= Le dís cuirthear clú Laighean =

Poem in Irish

"Le dís cuirthear clú Laighean" is a poem found only in the Tinnakill Duanaire on folio 34r. It was composed for the brothers Aodh Buidhe Mac Domhnaill and Alasdar of Tinnakill, Queen's County, by Muircheartach Ó Cobhthaigh. It dates from about 1570.

In the poem, Ó Cobhthaigh refers to the brothers as heroes and Gallowglass leaders. Aodh Buidhe is accorded the most attention, while his wife Máire Ní Mhórdha is the subject of three additional quatrains.

Neither brother is referred to as Mac Domhnaill (i.e., the head of the clan), and Raghallaigh suggests it may have a bearing on a possible dispute between Aodh Buidhe and Alasdar for the chieftainship. While Aodh Buidhe is given laudatory praise, Alasdar is portrayed as a 'fearsome warrior' who is nevertheless subordinate to his brother. Nevertheless, Alasdar succeeded on the death of their father, An Calbach, in 1570. He held the position till his death in 1577, following which Aodh Buidhe succeeded him.

==The dunaire==

A dunaire were poem-books composed in Gaelic Ireland, usually concerning members of a single family. The Tinnakill Dunaire is held in Dublin, where it is listed as Trinity College Dublin 1340. The likely patron was Aodh Buidhe himself.

==The poem==

The first verse is quoted as follows; the translation is by Eoghan Ó Raghallaigh, cited below.
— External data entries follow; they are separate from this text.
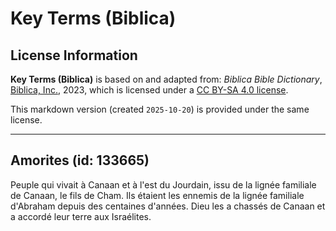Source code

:# Key Terms (Biblica)

## License Information

**Key Terms (Biblica)** is based on and adapted from: _Biblica Bible Dictionary_, [Biblica, Inc.](https://www.biblica.com/), 2023, which is licensed under a [CC BY-SA 4.0 license](https://creativecommons.org/licenses/by-sa/4.0/legalcode.en).

This markdown version (created `2025-10-20`) is provided under the same license.



--------------------------------

## Amorites (id: 133665)

Peuple qui vivait à Canaan et à l'est du Jourdain, issu de la lignée familiale de Canaan, le fils de Cham. Ils étaient les ennemis de la lignée familiale d'Abraham depuis des centaines d'années. Dieu les a chassés de Canaan et a accordé leur terre aux Israélites.


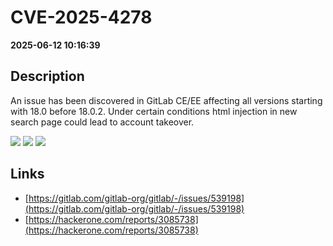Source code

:# CVE-2025-4278

**2025-06-12 10:16:39**

## Description
An issue has been discovered in GitLab CE/EE affecting all versions starting with 18.0 before 18.0.2. Under certain conditions html injection in new search page could lead to account takeover.

![](https://img.shields.io/static/v1?label=Score&message=8.7&color=red)
![](https://img.shields.io/static/v1?label=Severity&message=HIGH&color=red)
![](https://img.shields.io/static/v1?label=CWE&message=XSS&color=green)

## Links
- [https://gitlab.com/gitlab-org/gitlab/-/issues/539198](https://gitlab.com/gitlab-org/gitlab/-/issues/539198)
- [https://hackerone.com/reports/3085738](https://hackerone.com/reports/3085738)
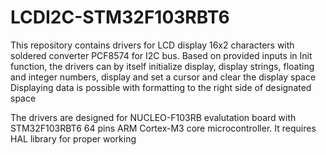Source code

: # LCDI2C-STM32F103RBT6

This repository contains drivers for LCD display 16x2 characters with soldered converter PCF8574 for I2C bus. Based on provided inputs in Init function, the drivers can by itself initialize display, display strings, floating and integer numbers, display and set a cursor and clear the display space Displaying data is possible with formatting to the right side of designated space

The drivers are designed for NUCLEO-F103RB evalutation board with STM32F103RBT6 64 pins ARM Cortex-M3 core microcontroller. It requires HAL library for proper working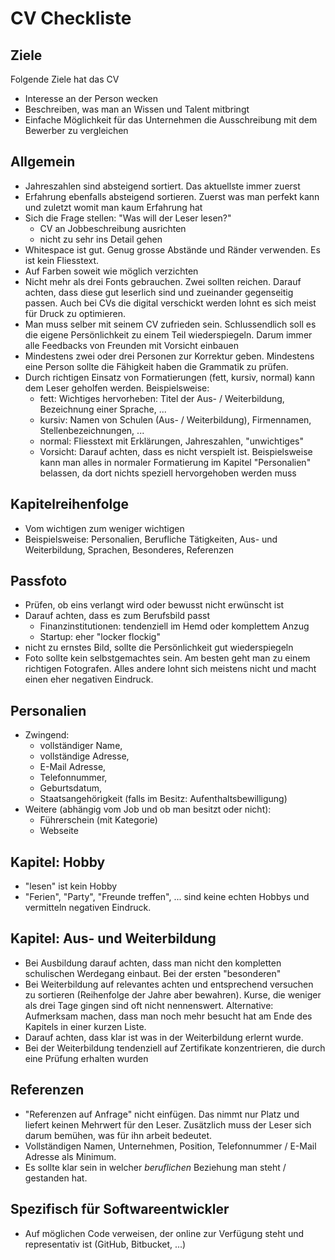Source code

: # CV Checkliste #
## Ziele ##
Folgende Ziele hat das CV

- Interesse an der Person wecken
- Beschreiben, was man an Wissen und Talent mitbringt
- Einfache Möglichkeit für das Unternehmen die Ausschreibung mit dem Bewerber zu vergleichen

## Allgemein ##
- Jahreszahlen sind absteigend sortiert. Das aktuellste immer zuerst
- Erfahrung ebenfalls absteigend sortieren. Zuerst was man perfekt kann und zuletzt womit man kaum Erfahrung hat
- Sich die Frage stellen: "Was will der Leser lesen?"
  - CV an Jobbeschreibung ausrichten
  - nicht zu sehr ins Detail gehen
- Whitespace ist gut. Genug grosse Abstände und Ränder verwenden. Es ist kein Fliesstext.
- Auf Farben soweit wie möglich verzichten
- Nicht mehr als drei Fonts gebrauchen. Zwei sollten reichen. Darauf achten, dass diese gut leserlich sind und zueinander gegenseitig passen. Auch bei CVs die digital verschickt werden lohnt es sich meist für Druck zu optimieren.
- Man muss selber mit seinem CV zufrieden sein. Schlussendlich soll es die eigene Persönlichkeit zu einem Teil wiederspiegeln. Darum immer alle Feedbacks von Freunden mit Vorsicht einbauen
- Mindestens zwei oder drei Personen zur Korrektur geben. Mindestens eine Person sollte die Fähigkeit haben die Grammatik zu prüfen.
- Durch richtigen Einsatz von Formatierungen (fett, kursiv, normal) kann dem Leser geholfen werden. Beispielsweise:
  - fett: Wichtiges hervorheben: Titel der Aus- / Weiterbildung, Bezeichnung einer Sprache, ...
  - kursiv: Namen von Schulen (Aus- / Weiterbildung), Firmennamen, Stellenbezeichnungen, ...
  - normal: Fliesstext mit Erklärungen, Jahreszahlen, "unwichtiges"
  - Vorsicht: Darauf achten, dass es nicht verspielt ist. Beispielsweise kann man alles in normaler Formatierung im Kapitel "Personalien" belassen, da dort nichts speziell hervorgehoben werden muss

## Kapitelreihenfolge ##
- Vom wichtigen zum weniger wichtigen
- Beispielsweise: Personalien, Berufliche Tätigkeiten, Aus- und Weiterbildung, Sprachen, Besonderes, Referenzen

## Passfoto ##
- Prüfen, ob eins verlangt wird oder bewusst nicht erwünscht ist
- Darauf achten, dass es zum Berufsbild passt
  - Finanzinstitutionen: tendenziell im Hemd oder komplettem Anzug
  - Startup: eher "locker flockig"
- nicht zu ernstes Bild, sollte die Persönlichkeit gut wiederspiegeln
- Foto sollte kein selbstgemachtes sein. Am besten geht man zu einem richtigen Fotografen. Alles andere lohnt sich meistens nicht und macht einen eher negativen Eindruck.

## Personalien ##
- Zwingend:
  - vollständiger Name,
  - vollständige Adresse,
  - E-Mail Adresse,
  - Telefonnummer,
  - Geburtsdatum,
  - Staatsangehörigkeit (falls im Besitz: Aufenthaltsbewilligung)
- Weitere (abhängig vom Job und ob man besitzt oder nicht):
  - Führerschein (mit Kategorie)
  - Webseite

## Kapitel: Hobby ##
- "lesen" ist kein Hobby
- "Ferien", "Party", "Freunde treffen", ... sind keine echten Hobbys und vermitteln negativen Eindruck.

## Kapitel: Aus- und Weiterbildung ##
- Bei Ausbildung darauf achten, dass man nicht den kompletten schulischen Werdegang einbaut. Bei der ersten "besonderen"
- Bei Weiterbildung auf relevantes achten und entsprechend versuchen zu sortieren (Reihenfolge der Jahre aber bewahren). Kurse, die weniger als drei Tage gingen sind oft nicht nennenswert. Alternative: Aufmerksam machen, dass man noch mehr besucht hat am Ende des Kapitels in einer kurzen Liste.
- Darauf achten, dass klar ist was in der Weiterbildung erlernt wurde.
- Bei der Weiterbildung tendenziell auf Zertifikate konzentrieren, die durch eine Prüfung erhalten wurden

## Referenzen ##
- "Referenzen auf Anfrage" nicht einfügen. Das nimmt nur Platz und liefert keinen Mehrwert für den Leser. Zusätzlich muss der Leser sich darum bemühen, was für ihn arbeit bedeutet.
- Vollständigen Namen, Unternehmen, Position, Telefonnummer / E-Mail Adresse als Minimum.
- Es sollte klar sein in welcher *beruflichen* Beziehung man steht / gestanden hat.

## Spezifisch für Softwareentwickler ##
- Auf möglichen Code verweisen, der online zur Verfügung steht und representativ ist (GitHub, Bitbucket, ...)
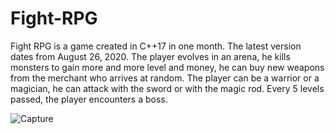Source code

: # Fight-RPG

Fight RPG is a game created in C++17 in one month. The latest version dates from August 26, 2020.
The player evolves in an arena, he kills monsters to gain more and more level and money, he can buy new weapons from the merchant who arrives at random. The player can be a warrior or a magician, he can attack with the sword or with the magic rod. Every 5 levels passed, the player encounters a boss. 

![Capture](https://user-images.githubusercontent.com/45128700/114474230-0dc1d900-9bf6-11eb-8a61-68ed9d9f80d3.PNG)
Le dís cuirthear clú Laighean;
clú 'na gcumaidh ní fog[h]ar;
ní t[h]éid barr dáibh nach dleag[h]ar;
mall treabhadh cáigh 'na gcom[h]ar.

The fame of the men of Leinster is spread by two men;
fame comparage with theirs is not to be found;
they are entitled to their pre-eminence;
others progress slowly in comparison with them'.